There is actually something laughable. Populists like Radev, and almost all parties, still live in an analog world, and rightly so – they rely on the sparkling reflexes of nostalgia for the Soviet Union, when we "crushed" at the Seoul Olympics and had who knows what army. The funny thing is how they do not take into account the new digital revolution and the increasingly youthful protest energy, which completely rewrote the rules of the public, and of life – and populists still blindly believe that a successful athlete is a kind of guarantee of a successful politician. However, time passes and new generations know well that a good volleyball player, a remarkable karateka or a brilliant jumper does not necessarily mean political contribution. It simply and obviously means that someone has simply sold their own personal brand.

And you know what? This almost never leads to political added value. Mainly because athletes are generally not the brightest intellectual bulbs in the big public chandelier (to put it elegantly), but also mostly because of the small account, which perfectly matches the other small account.

Since I am always a kind of Cassandra, let me warn you about something else: if we are over-read and know the humanities, especially history, we have known since the Roman Republic that we should view all homines novi (“new people“) in politics with gigantic suspicion.
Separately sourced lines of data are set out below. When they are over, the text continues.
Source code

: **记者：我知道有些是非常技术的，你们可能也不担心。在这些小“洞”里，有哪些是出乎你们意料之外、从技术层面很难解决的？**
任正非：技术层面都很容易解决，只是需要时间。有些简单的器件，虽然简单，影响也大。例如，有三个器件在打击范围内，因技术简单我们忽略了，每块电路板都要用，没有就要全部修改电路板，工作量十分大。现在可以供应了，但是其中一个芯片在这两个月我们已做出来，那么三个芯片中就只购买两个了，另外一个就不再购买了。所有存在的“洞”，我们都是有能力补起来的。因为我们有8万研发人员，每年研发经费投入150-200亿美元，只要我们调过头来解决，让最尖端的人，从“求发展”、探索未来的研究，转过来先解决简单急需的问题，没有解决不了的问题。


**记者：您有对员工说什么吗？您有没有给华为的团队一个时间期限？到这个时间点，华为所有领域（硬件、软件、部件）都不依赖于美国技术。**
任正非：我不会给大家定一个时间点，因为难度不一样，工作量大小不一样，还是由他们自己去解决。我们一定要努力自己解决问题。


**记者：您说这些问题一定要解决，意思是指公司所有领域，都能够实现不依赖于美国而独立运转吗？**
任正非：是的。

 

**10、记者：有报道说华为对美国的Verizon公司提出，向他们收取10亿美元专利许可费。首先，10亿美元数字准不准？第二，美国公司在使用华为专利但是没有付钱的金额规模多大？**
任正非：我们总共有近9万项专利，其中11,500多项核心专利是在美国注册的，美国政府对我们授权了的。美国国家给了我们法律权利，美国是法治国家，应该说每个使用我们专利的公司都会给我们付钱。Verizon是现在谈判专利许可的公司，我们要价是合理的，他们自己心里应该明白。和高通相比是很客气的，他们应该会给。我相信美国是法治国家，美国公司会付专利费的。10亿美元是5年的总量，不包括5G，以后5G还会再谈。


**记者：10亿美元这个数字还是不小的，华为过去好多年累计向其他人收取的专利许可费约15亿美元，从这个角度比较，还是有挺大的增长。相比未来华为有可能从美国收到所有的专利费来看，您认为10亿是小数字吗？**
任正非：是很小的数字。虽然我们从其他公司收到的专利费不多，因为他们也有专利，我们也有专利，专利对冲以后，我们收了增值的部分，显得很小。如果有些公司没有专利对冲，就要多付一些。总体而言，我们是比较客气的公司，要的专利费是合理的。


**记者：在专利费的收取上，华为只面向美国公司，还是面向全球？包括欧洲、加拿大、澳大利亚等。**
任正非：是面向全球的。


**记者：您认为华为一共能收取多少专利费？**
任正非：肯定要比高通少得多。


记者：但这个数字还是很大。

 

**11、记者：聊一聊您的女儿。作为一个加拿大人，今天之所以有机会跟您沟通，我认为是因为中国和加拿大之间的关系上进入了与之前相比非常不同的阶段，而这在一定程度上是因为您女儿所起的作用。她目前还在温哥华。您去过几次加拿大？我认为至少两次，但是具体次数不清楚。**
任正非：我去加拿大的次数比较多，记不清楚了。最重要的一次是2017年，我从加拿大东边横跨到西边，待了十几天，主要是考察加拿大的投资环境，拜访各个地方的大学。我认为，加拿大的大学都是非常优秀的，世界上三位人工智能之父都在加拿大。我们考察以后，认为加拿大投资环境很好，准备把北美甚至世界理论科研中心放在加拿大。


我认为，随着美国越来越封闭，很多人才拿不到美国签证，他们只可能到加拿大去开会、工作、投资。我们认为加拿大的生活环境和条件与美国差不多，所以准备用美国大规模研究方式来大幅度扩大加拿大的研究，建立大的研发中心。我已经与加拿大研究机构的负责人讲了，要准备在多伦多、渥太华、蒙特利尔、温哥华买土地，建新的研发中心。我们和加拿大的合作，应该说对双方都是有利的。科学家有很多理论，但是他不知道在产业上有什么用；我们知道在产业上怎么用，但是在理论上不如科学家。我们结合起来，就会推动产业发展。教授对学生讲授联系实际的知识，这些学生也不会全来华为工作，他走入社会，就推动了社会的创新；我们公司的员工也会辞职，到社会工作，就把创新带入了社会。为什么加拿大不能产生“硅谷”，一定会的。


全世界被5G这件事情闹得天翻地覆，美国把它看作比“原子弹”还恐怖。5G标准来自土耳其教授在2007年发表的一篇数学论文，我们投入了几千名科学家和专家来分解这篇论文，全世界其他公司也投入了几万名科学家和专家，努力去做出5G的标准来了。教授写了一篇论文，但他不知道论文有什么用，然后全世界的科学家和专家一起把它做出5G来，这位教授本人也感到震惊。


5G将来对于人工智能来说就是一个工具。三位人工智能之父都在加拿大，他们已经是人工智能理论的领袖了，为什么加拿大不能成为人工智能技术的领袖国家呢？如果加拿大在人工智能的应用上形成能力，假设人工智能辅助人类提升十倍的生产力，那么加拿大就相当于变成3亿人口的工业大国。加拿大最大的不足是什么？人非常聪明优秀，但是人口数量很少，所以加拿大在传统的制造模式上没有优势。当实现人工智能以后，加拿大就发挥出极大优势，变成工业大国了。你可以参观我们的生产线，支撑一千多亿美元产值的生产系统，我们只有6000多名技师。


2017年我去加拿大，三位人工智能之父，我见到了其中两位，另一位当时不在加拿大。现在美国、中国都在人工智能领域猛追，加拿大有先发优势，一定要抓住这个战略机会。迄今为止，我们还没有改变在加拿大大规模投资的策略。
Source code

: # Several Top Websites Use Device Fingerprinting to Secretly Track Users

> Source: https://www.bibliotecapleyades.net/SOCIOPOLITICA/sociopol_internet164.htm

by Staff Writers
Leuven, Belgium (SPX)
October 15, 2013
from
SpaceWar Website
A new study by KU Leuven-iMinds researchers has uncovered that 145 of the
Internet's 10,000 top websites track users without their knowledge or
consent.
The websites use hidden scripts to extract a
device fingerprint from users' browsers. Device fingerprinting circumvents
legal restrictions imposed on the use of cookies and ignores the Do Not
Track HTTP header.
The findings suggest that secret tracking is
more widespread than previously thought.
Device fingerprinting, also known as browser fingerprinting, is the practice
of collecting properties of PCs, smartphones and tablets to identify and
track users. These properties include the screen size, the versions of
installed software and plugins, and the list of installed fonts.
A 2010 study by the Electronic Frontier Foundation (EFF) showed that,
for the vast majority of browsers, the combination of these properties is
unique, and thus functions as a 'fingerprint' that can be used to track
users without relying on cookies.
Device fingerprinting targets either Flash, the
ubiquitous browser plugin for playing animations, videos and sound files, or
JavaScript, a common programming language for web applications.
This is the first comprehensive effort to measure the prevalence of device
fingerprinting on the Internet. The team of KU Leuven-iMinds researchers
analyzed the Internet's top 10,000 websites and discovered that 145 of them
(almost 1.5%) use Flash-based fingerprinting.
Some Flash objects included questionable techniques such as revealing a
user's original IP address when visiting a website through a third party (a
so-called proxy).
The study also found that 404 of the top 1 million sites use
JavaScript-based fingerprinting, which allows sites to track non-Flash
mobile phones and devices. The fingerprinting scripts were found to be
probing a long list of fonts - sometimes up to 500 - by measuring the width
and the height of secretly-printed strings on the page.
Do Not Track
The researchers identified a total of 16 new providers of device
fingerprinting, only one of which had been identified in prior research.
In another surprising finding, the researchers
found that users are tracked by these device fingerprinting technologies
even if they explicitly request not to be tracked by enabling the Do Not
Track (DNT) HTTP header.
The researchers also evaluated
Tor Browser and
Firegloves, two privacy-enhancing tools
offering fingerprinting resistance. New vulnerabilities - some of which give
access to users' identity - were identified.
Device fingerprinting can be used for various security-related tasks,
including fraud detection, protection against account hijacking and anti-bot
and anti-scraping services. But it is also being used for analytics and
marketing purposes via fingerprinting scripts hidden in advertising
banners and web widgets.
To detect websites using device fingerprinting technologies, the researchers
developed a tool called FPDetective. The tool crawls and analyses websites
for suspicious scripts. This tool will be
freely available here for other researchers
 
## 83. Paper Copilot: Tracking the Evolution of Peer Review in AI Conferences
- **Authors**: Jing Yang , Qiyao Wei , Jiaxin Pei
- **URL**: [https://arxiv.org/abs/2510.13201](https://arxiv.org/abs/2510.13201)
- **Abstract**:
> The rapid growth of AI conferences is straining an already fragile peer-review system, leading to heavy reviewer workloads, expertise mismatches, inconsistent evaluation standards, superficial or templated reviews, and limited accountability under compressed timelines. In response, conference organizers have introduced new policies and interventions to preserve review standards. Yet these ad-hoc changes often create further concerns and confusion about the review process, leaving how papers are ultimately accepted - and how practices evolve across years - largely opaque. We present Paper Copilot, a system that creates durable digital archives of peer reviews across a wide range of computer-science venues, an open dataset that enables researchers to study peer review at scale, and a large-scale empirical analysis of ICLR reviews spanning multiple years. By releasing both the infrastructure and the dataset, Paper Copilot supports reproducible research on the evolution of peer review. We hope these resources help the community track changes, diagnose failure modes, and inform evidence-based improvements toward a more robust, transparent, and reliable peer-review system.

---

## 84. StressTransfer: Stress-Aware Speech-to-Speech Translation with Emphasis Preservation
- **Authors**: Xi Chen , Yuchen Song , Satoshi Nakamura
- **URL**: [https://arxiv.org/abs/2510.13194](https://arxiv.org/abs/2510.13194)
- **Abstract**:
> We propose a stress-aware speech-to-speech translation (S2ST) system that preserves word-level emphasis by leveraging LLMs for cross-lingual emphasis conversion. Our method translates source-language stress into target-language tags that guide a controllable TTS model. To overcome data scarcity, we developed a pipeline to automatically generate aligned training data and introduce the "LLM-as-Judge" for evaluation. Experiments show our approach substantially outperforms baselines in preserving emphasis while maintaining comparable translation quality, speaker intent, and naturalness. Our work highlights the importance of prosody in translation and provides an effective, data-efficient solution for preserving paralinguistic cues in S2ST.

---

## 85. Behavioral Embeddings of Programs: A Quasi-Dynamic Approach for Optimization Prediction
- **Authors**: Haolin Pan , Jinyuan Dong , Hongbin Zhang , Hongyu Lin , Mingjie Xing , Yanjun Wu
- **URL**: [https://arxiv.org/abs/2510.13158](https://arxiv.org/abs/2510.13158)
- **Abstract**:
Yes, the existing ones are mostly unpleasant, but at least they look like a familiar evil.

And the result will still be the same

If I translate it into modern language - handing over politics to yet another "new man", supposedly self-created, will lead to exactly the same result, similar to others in our recent history. Yes, you guessed it. This result will again tend to zero in terms of investments and Bulgarian well-being in general; it will simply be a few more empty years in which the oligarchic model will be reinvented and reaffirmed, but with different names.

And then it won't be Ivet Goranova or Stefka Kostadinova's fault, that they are alive and well. You will still be the ones to blame for your thrice-damned fate and for being patients forever in room number 6 (according to Chekhov). Unless you vote, I don't know you.